Stated exercise A:
Copy every line of the records, word for word; they come after the passage on open-access publishing fees.

Text shown:
----------------
Pourret et al. (2020) note that OA is often conflated with just one way to achieve it: the author-facing business model of APC, whereby authors (or their respective organizations or research funding agencies) pay an APC to cover the cost of publishing. This has often resulted in the cry of “I can’t afford to pay fees to make my work open access!”

However, in reality, there are a variety of routes to OA. Typically, these are identified as Gold, Bronze, Green or Diamond/Platinum: the latter two have no APCs. Green OA refers to the self-archiving on a personal website, or on an archive, of a near-final and peer-reviewed version, of their work (usually the approved manuscript or post-print before any type-setting or copy-editing by the publisher). Due to better long-term preservation, publishing in a trusted archive is usually preferable. Diamond/Platinum OA refers to the free distribution of content on a journal website without any APCs being paid, with the running costs for the journals usually being covered by external means. Gold OA requires additional APCs to be paid for immediate publishing access (i.e., all APC-based OA is Gold OA, but not all Gold OA is APC-based). Bronze OA applies to free-to-read papers on the website of the publisher, but without any formal open license (such as “CC BY”) that could hinder their potential reuse. The highest APCs are typically those leveraged by the large commercial publishers (Pourret et al. 2019). But what’s the real cost of publication? Around US$500 to $600, as estimated by Grossmann and Brembs (2019). When APCs are significantly higher, we need to ask, “What is the money being used for?” Real for-profit, or is it for redistribution via fee waivers for low-income countries, student grants, and so on?

For as long as science publication continues to move from the paywall model to the OA model, it is possible that individual researchers will face problems with the APC scheme, irrespective of any future waiver or discount system in place. Therefore, the APC-driven elements of OA typically restrict the available journal option for those individuals who want, or need, to publish OA papers but have limited funding. In many cases, publishing their work in a high-impact journal without paying the APC and putting their paper behind a paywall is one of the only choices. It results in a complex system around OA. This scheme tends to spread across the research community and produces two classes of researcher: 1) those who can afford to publish in OA journals, and particularly in those journals who charge high APCs; 2) those who do not benefit from such financial resources and are forced to publish behind a paywall. It will be important to explore the effect that APC-related restrictions have had on researchers’ publication choices across different disciplines, and, in particular, the potential impact that this may have on the visibility and reuse of geochemistry research.
----------------
Stated exercise B:
Write a continuation of the passage above on open-access publishing fees, starting after its final sentence.
----------------
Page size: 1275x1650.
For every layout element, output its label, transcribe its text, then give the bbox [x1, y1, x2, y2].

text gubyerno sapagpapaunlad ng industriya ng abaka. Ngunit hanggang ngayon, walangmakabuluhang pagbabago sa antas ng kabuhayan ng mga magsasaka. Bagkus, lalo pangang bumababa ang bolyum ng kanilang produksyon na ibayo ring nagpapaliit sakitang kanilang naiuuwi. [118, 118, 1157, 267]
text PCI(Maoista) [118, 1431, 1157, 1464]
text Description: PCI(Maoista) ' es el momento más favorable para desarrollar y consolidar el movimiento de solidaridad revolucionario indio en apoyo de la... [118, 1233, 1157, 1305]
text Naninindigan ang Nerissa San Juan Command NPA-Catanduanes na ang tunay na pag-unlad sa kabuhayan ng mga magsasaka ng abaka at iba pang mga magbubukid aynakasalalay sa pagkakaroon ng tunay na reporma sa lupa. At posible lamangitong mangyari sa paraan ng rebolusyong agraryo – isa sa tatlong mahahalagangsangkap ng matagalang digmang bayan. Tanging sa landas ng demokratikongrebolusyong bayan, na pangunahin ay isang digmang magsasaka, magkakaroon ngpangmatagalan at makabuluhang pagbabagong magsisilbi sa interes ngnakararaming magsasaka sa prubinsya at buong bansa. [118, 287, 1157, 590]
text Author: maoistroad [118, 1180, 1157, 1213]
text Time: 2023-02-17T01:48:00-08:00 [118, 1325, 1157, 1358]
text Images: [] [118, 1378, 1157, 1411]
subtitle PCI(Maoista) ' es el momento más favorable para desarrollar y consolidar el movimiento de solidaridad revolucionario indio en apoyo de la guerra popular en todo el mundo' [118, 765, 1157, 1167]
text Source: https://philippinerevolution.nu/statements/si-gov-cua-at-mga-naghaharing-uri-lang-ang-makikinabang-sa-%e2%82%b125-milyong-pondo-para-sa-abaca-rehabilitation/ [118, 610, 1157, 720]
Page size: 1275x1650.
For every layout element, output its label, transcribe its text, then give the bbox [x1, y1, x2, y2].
----------------
Written reply A:
Page size: 1275x1650.
For every layout element, output its label, transcribe its text, then give the bbox [x1, y1, x2, y2].

text gubyerno sapagpapaunlad ng industriya ng abaka. Ngunit hanggang ngayon, walangmakabuluhang pagbabago sa antas ng kabuhayan ng mga magsasaka. Bagkus, lalo pangang bumababa ang bolyum ng kanilang produksyon na ibayo ring nagpapaliit sakitang kanilang naiuuwi. [118, 118, 1157, 267]
text PCI(Maoista) [118, 1431, 1157, 1464]
text Description: PCI(Maoista) ' es el momento más favorable para desarrollar y consolidar el movimiento de solidaridad revolucionario indio en apoyo de la... [118, 1233, 1157, 1305]
text Naninindigan ang Nerissa San Juan Command NPA-Catanduanes na ang tunay na pag-unlad sa kabuhayan ng mga magsasaka ng abaka at iba pang mga magbubukid aynakasalalay sa pagkakaroon ng tunay na reporma sa lupa. At posible lamangitong mangyari sa paraan ng rebolusyong agraryo – isa sa tatlong mahahalagangsangkap ng matagalang digmang bayan. Tanging sa landas ng demokratikongrebolusyong bayan, na pangunahin ay isang digmang magsasaka, magkakaroon ngpangmatagalan at makabuluhang pagbabagong magsisilbi sa interes ngnakararaming magsasaka sa prubinsya at buong bansa. [118, 287, 1157, 590]
text Author: maoistroad [118, 1180, 1157, 1213]
text Time: 2023-02-17T01:48:00-08:00 [118, 1325, 1157, 1358]
text Images: [] [118, 1378, 1157, 1411]
subtitle PCI(Maoista) ' es el momento más favorable para desarrollar y consolidar el movimiento de solidaridad revolucionario indio en apoyo de la guerra popular en todo el mundo' [118, 765, 1157, 1167]
text Source: https://philippinerevolution.nu/statements/si-gov-cua-at-mga-naghaharing-uri-lang-ang-makikinabang-sa-%e2%82%b125-milyong-pondo-para-sa-abaca-rehabilitation/ [118, 610, 1157, 720]
Page size: 1275x1650.
For every layout element, output its label, transcribe its text, then give the bbox [x1, y1, x2, y2].

Written reply B:
Finally, in parallel to traditional journal publication, there is a clear role for self-archiving of peer-reviewed accepted manuscripts (post-print): the Green OA route. The policy of making research available to the wider public in some countries has essentially set up institutional repositories to do just this [e.g., the Hyper Articles en Ligne (HAL) repository in France]. The Green route is cost-free for authors, and numerous platforms and collaborative tools for pre-prints (e.g., EarthArXiv) are available for researchers to pursue Green OA. However, the pre-print model remains little-known and is not being routinely used by geochemists. Another problem is that the current APC model has additional restrictions on the publication of research from developing countries where OA fees are beyond reach, resulting in authors seeking out the lower- or no-cost options found in “predatory journals”, i.e., those journals that lack the support from academic societies, use unvalidated review processes, and have a for-profit approach with little clear consideration for what is written. Unfortunately, there are ample opportunities to publish scientific research as OA papers in such journals. The publishing practices of these types of journal challenge the long-term future of full peer review and of publishing ethics. There is currently much discussion between professional and learned societies and academic publishers on this subject (e.g., the Society Publishers Accelerating Open Access and Plan S project) (Wise and Estelle 2019). I encourage the geochemical community to be active; to consult and take action; and to prioritize our research with straightforward, open and rigorous peer review, and visibility.

In the light of the rapid development of scientific publishing models, it seems important to draw attention to the situation of hybrid journals, including most of the conventional/historical geochemical journals in which we use to publish (such as Elements). Plan S advocates full support for OA papers, but excludes hybrid journals. This officially discourages researchers and institutions from paying additional fees in a subscription-based journal and asks us not to accept a double-dipping scheme. Publishing in a hybrid journal is, indeed, possible without paying for APCs and disseminating the text on an open archive repository. The final published article would only be available to members on the journal’s website, but the peer-reviewed version would be free to everyone on the repository. The value of a journal is the community it creates, not just the papers it publishes. Elements is a good example!

Continue to do great work. Choose where you want it to be published. But don’t place it behind a paywall! Like me, choose the Green route!

I thank Jonathan P. Tennant for textual improvements.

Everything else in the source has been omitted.